No matter what business you’re in, chances are you have been impacted one way or another by the recent surge in oil prices. At American Airlines and American Eagle, it is fair to say we have been impacted more than most. As of this writing, the price of jet fuel is near an all-time high. To illustrate the magnitude of the problem, every cent increase in the price of jet fuel — which obviously goes up and down with the price of oil — costs us roughly $33 million annually. At the end of last year, fuel expense represented about 15 percent of our total costs. Today it accounts for nearly 20 percent, making it our second-largest cost item after the wages and benefits we provide our employees.

The price of jet fuel for immediate delivery has increased by nearly 50 percent since last fall, and as a result we will likely pay in the neighborhood of three quarters of a billion dollars more for fuel this year than we did in 2003. For an even more dramatic comparison, if we could somehow roll jet fuel prices back to 1999 levels, we would save close to two billion dollars this year. While this cost challenge is daunting, the real fuel propelling our company’s success has always been the initiative and imagination of our people. And as they always do, the men and women of American and American Eagle are stepping up to the challenge, discovering innovative new ways to reduce the amount of fuel we burn without sacrificing safety or quality service.

One fuel-saving initiative is what we call “single-engine taxi,” whereby we use only one engine to taxi the aircraft to and from the runways and don’t start the second engine until we need it for takeoff. Another effort relates to the power that is necessary to maintain aircraft systems — including avionics, navigation systems, lights, heating and air conditioning — while our airplanes are parked at the gate. More and more, we are able to save fuel by getting the power we need from an electrical source on the ground, instead of the tradi­tional auxiliary power unit (APU). The APU is a small engine that operates on jet fuel, so the less we rely on it to provide power to the aircraft while it is parked, the less fuel we burn. We are also saving money and fuel by pushing aircraft away from the gate with tug trucks instead of engine thrust. As I wrote here a few months ago, unlike other carriers, we do not paint our aircraft. This reduces both weight and fuel consumption, and by polishing our exteriors we reduce drag and further boost the fuel-efficiency of our modern fleet.

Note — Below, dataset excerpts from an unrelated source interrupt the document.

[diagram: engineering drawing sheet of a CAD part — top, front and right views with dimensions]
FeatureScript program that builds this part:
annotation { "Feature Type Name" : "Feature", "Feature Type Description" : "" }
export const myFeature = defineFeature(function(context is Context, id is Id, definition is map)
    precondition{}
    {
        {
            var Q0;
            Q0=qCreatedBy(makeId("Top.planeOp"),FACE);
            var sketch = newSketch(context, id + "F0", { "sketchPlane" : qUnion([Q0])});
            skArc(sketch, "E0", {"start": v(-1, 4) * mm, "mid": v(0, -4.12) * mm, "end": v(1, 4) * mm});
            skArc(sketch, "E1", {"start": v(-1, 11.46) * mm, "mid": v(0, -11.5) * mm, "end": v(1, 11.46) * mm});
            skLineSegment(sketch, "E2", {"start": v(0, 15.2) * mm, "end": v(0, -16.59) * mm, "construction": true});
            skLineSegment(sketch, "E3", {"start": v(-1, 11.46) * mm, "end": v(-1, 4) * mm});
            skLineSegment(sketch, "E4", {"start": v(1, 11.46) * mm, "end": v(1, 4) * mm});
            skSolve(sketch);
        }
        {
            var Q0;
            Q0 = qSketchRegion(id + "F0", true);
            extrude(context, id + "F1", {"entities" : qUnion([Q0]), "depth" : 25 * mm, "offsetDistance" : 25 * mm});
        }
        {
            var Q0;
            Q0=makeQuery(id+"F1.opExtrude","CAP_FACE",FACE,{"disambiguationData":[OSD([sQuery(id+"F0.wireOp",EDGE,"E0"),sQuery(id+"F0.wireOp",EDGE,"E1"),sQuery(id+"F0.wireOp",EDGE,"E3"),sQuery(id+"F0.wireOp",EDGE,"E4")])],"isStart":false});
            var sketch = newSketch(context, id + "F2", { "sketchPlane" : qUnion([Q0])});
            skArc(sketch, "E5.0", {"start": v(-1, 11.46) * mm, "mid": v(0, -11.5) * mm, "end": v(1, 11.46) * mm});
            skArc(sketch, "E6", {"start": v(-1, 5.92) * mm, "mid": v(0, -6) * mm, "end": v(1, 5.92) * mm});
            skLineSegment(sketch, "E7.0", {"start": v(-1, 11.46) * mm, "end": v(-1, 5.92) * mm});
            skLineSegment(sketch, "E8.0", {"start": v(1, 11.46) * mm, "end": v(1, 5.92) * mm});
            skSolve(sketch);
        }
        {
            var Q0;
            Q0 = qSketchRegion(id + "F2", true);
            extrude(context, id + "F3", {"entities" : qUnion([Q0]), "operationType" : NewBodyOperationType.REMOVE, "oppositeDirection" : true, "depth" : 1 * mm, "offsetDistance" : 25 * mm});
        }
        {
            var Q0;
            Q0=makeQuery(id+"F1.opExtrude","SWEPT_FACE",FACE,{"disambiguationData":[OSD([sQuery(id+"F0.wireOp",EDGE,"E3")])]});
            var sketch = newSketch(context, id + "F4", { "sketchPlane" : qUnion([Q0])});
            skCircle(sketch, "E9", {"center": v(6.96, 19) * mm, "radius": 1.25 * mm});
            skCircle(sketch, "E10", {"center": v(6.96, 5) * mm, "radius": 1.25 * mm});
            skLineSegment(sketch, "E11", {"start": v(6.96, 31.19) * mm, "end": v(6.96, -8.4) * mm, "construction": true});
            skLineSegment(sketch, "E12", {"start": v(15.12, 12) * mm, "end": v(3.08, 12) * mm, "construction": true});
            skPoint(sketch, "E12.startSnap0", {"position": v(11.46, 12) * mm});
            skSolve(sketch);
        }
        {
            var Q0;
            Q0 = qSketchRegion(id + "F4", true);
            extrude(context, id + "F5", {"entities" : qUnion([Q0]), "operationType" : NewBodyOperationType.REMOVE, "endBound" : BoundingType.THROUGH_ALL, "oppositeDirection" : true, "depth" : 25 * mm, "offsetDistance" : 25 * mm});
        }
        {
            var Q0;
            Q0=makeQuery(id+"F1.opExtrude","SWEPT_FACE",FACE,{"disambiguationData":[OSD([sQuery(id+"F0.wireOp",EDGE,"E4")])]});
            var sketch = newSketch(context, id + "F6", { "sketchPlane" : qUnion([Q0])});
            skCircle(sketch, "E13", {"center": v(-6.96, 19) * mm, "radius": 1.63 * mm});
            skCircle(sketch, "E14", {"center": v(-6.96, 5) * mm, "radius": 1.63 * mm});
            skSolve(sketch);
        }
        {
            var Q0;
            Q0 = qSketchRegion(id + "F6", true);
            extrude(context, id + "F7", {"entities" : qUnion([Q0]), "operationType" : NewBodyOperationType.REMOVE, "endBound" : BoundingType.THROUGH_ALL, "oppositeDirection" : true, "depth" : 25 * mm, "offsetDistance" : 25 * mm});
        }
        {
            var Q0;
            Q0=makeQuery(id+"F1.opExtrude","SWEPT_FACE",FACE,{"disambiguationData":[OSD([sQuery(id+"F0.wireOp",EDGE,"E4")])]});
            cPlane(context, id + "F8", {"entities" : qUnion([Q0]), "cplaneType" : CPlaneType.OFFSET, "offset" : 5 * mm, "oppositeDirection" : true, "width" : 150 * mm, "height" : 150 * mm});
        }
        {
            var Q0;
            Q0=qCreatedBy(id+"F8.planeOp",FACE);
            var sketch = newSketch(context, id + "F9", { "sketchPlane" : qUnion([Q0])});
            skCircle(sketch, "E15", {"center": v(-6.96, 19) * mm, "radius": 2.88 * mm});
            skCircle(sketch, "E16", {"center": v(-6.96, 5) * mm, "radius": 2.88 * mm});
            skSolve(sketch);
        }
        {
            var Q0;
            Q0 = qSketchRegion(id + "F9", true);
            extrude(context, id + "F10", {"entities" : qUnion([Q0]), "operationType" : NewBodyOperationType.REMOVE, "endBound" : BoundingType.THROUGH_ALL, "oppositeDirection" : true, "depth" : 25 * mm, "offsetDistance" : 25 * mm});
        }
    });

One of the most important things we can do to conserve fuel is make sure we are carrying an appropriate amount of it on each flight. While at first glance this may not seem like a big deal, consider that on a 10-hour flight to Tokyo, an American aircraft burns 30 percent of the fuel that is onboard just to carry the weight of the fuel needed for the flight. So for every 1,000 gallons of fuel we load onto the aircraft, 300 gallons are consumed just to carry that fuel. Then consider that American refuels its aircraft 75,000 times per month. Loading the right amount of fuel on each flight is obviously very important. Fortunately, our pilots and dispatchers use the most modern weather forecasting systems available. These systems enable us to plan each flight using a route with the most favorable winds and the least amount of turbulence or bad weather. They are also able to accurately forecast the weather a given flight is most likely to encounter upon landing.

At the end of the day, the fuel issue is but one piece of the broader, ongoing challenge of making our airline run as safely, efficiently, and comfortably as possible. With luck, we will all get some relief from high fuel prices in the months to come. Fortunately for us, our success is tied less to luck than to the talent and imagination of our people. I am eternally grateful for their efforts, and all of us are grateful that you have chosen to fly with us today. Thanks, and have a great trip!